→ Brief
Could you copy exactly the lines from the start of the records through the one containing "Lydden Hill Race Circuit", both included, and leave out the pictures?

→ Records to use
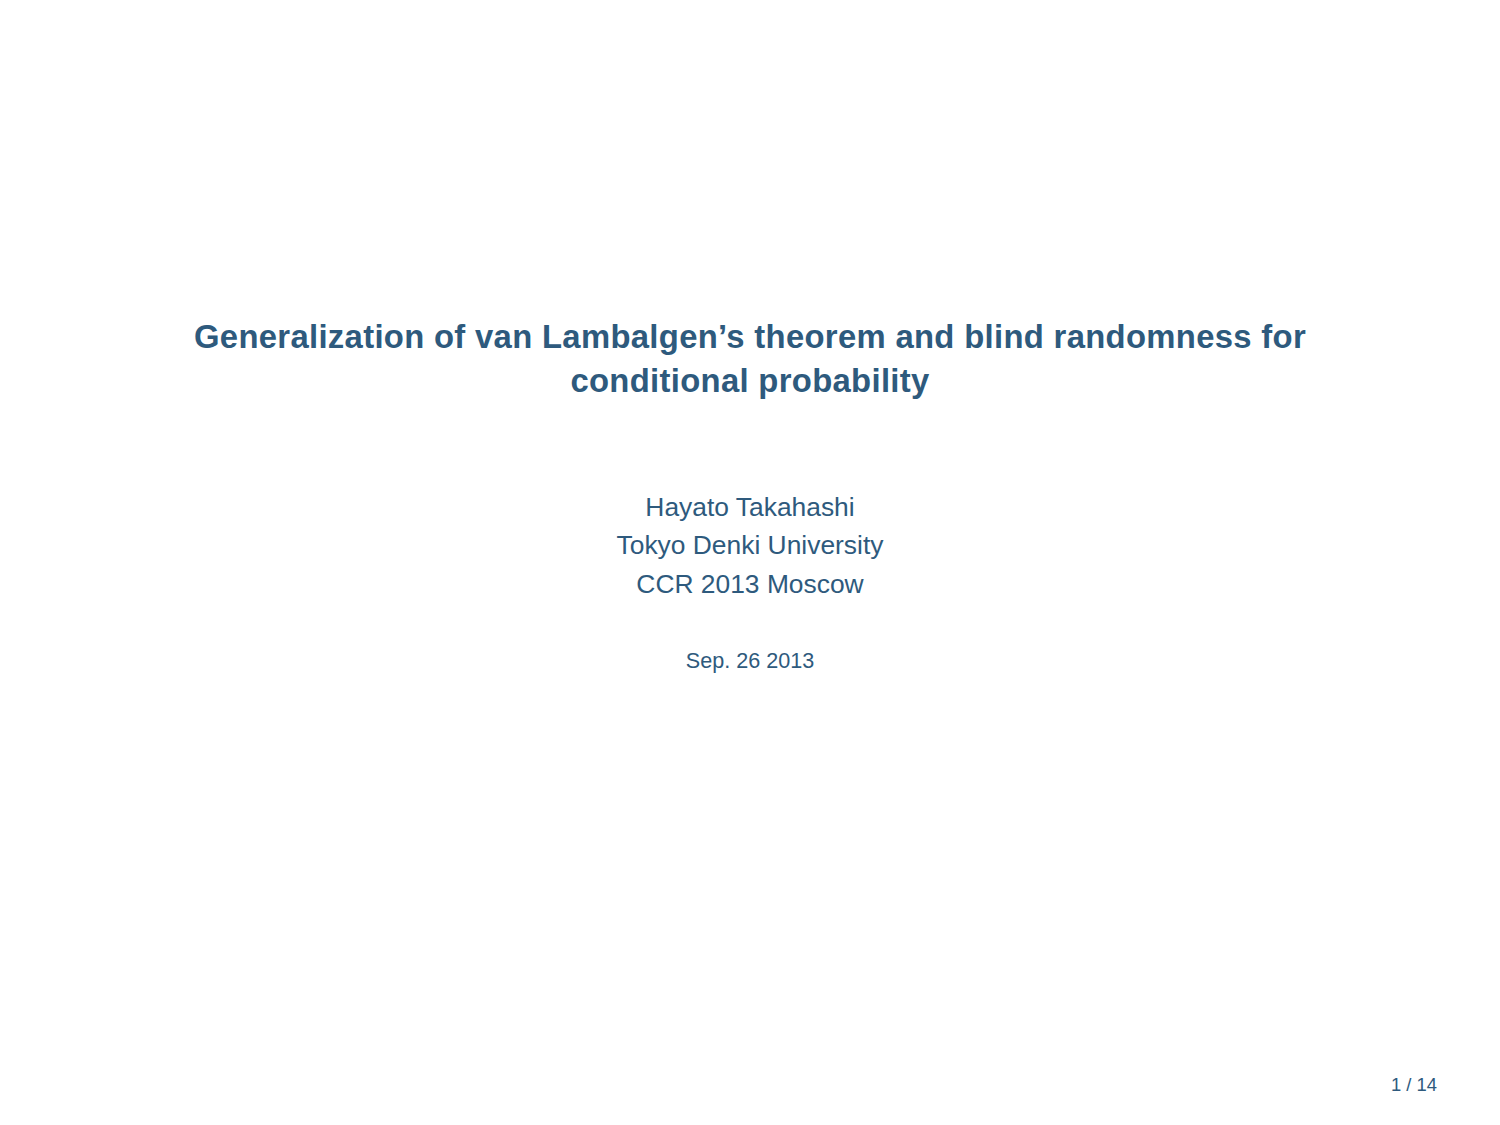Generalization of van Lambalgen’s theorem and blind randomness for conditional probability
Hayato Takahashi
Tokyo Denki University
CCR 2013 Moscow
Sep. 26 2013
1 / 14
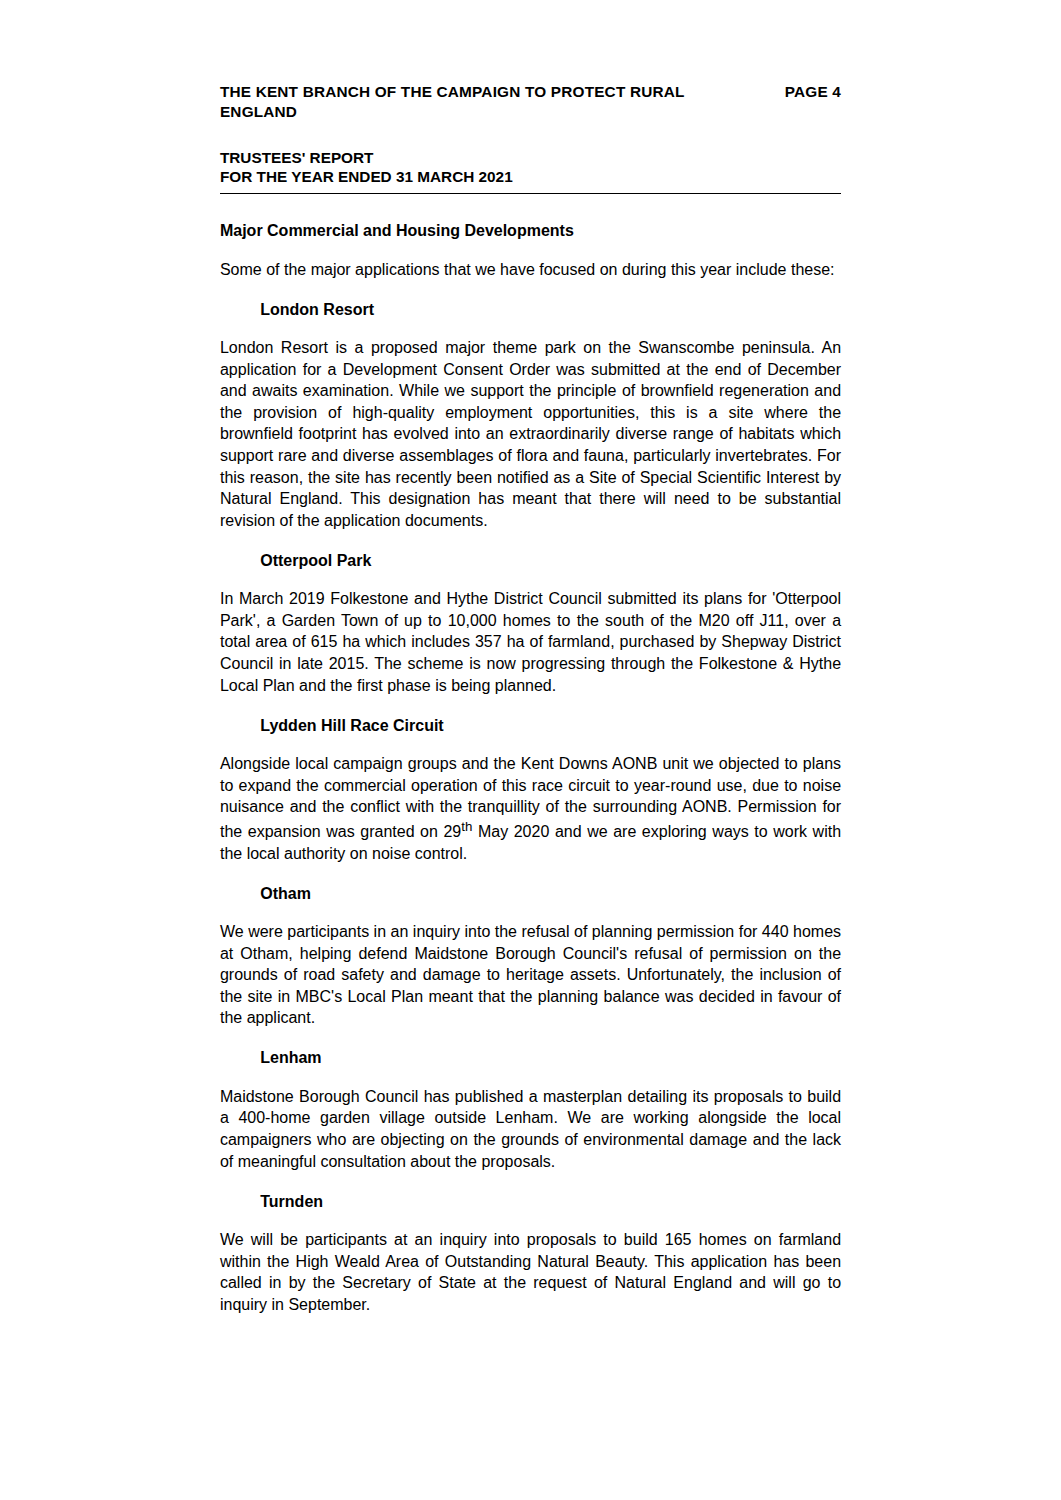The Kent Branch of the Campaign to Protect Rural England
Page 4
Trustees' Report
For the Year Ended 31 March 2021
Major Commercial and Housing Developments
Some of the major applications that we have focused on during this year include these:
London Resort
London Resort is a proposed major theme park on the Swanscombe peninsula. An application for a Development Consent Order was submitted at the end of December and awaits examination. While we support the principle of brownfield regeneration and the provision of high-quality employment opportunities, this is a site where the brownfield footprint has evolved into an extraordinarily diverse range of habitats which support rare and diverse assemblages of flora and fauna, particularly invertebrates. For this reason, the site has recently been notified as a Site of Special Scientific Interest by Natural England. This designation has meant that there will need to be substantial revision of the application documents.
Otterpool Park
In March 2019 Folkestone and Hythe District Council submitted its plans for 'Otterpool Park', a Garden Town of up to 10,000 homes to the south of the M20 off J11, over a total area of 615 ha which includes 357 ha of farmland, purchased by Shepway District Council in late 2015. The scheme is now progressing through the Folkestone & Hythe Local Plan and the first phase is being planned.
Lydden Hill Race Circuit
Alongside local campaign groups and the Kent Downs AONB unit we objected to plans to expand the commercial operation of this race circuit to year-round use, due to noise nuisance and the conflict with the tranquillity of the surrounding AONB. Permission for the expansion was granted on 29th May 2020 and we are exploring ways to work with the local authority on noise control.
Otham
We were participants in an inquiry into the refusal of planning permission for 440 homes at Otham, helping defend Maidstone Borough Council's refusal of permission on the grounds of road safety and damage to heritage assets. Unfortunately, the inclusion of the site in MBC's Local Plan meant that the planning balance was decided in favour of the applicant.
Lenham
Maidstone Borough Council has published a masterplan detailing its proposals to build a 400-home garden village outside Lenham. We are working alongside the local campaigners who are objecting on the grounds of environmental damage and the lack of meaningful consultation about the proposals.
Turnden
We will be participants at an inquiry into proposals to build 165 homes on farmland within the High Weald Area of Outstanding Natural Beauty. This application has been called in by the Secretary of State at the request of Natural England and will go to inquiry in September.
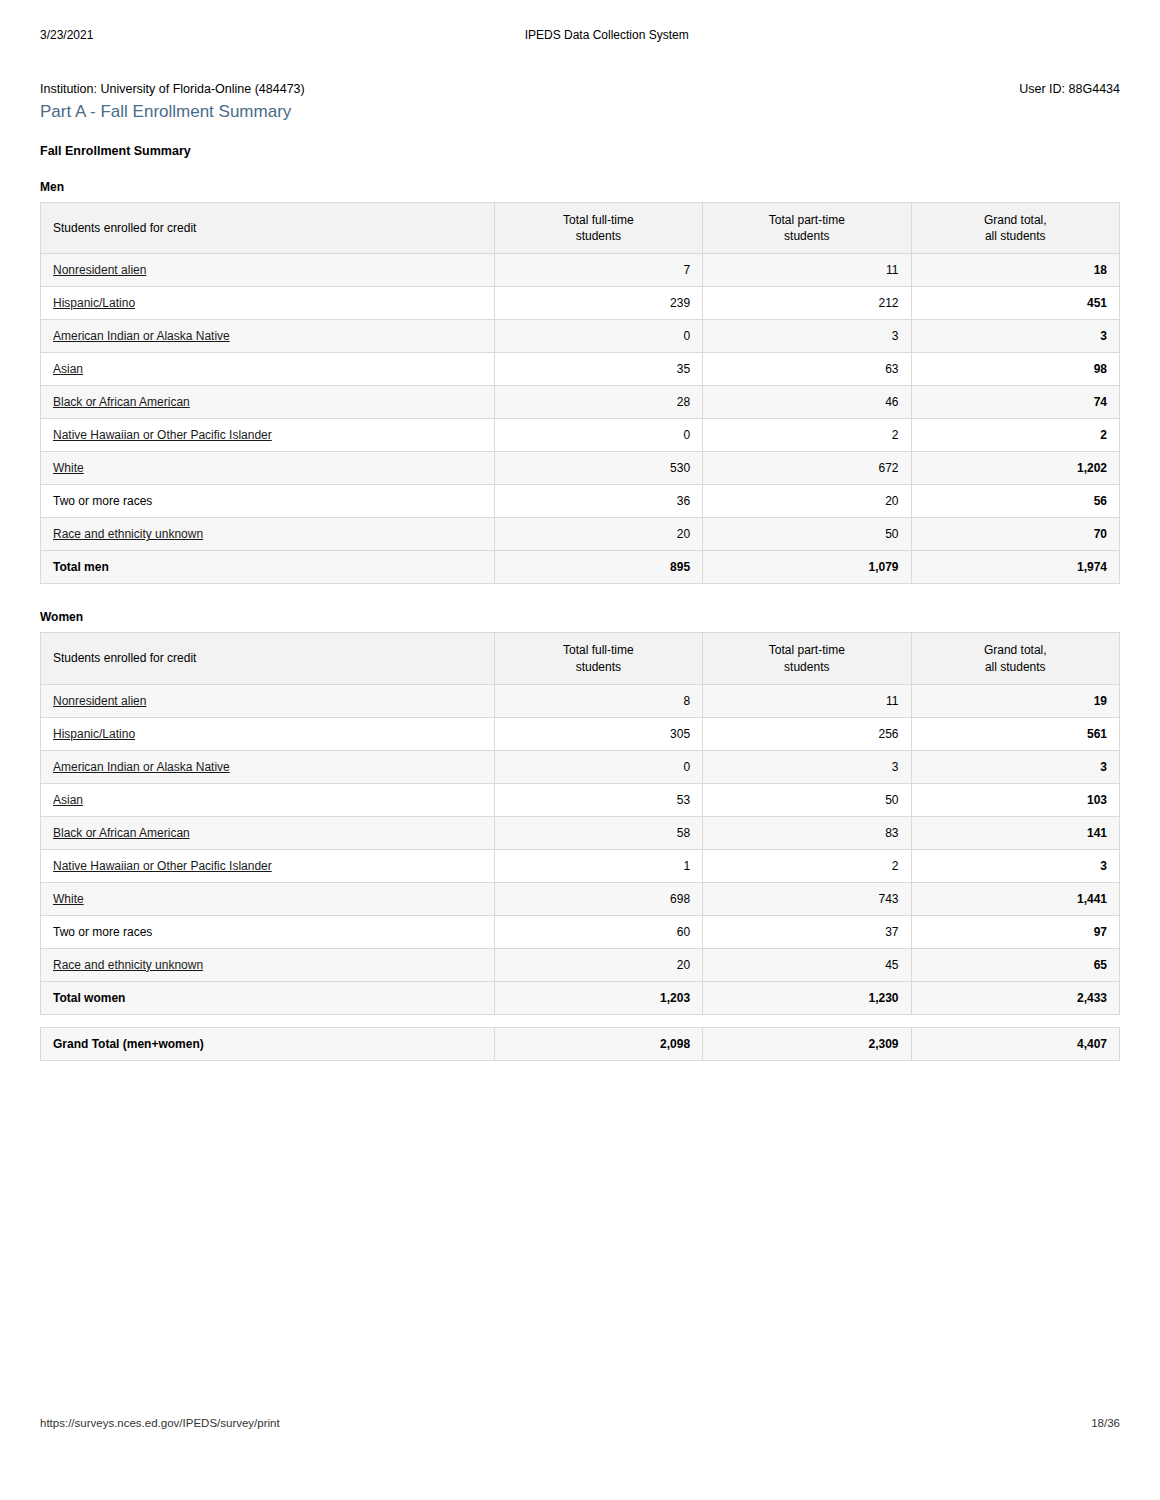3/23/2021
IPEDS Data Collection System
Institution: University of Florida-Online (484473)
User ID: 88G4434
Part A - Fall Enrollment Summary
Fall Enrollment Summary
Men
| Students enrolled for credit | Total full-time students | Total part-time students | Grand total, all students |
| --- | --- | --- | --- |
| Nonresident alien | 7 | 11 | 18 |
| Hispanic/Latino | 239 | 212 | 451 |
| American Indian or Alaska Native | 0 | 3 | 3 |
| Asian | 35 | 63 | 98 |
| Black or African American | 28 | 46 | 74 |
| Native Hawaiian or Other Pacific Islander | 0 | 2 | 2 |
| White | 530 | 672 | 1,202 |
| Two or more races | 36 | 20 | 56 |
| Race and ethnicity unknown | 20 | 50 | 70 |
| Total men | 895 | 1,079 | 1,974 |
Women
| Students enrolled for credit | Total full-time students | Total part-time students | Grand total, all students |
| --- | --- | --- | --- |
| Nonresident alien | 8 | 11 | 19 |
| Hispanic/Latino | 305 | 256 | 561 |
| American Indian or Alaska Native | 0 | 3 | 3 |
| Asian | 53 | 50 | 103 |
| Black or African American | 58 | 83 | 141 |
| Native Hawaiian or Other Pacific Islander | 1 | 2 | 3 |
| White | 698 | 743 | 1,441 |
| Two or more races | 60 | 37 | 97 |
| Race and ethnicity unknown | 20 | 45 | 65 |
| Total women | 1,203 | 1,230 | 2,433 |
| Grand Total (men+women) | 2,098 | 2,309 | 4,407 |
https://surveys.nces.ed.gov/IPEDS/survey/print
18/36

→ The completed task
Generalization of van Lambalgen’s theorem and blind randomness for conditional probability
Hayato Takahashi
Tokyo Denki University
CCR 2013 Moscow
Sep. 26 2013
1 / 14
The Kent Branch of the Campaign to Protect Rural England
Page 4
Trustees' Report
For the Year Ended 31 March 2021
Major Commercial and Housing Developments
Some of the major applications that we have focused on during this year include these:
London Resort
London Resort is a proposed major theme park on the Swanscombe peninsula. An application for a Development Consent Order was submitted at the end of December and awaits examination. While we support the principle of brownfield regeneration and the provision of high-quality employment opportunities, this is a site where the brownfield footprint has evolved into an extraordinarily diverse range of habitats which support rare and diverse assemblages of flora and fauna, particularly invertebrates. For this reason, the site has recently been notified as a Site of Special Scientific Interest by Natural England. This designation has meant that there will need to be substantial revision of the application documents.
Otterpool Park
In March 2019 Folkestone and Hythe District Council submitted its plans for 'Otterpool Park', a Garden Town of up to 10,000 homes to the south of the M20 off J11, over a total area of 615 ha which includes 357 ha of farmland, purchased by Shepway District Council in late 2015. The scheme is now progressing through the Folkestone & Hythe Local Plan and the first phase is being planned.
Lydden Hill Race Circuit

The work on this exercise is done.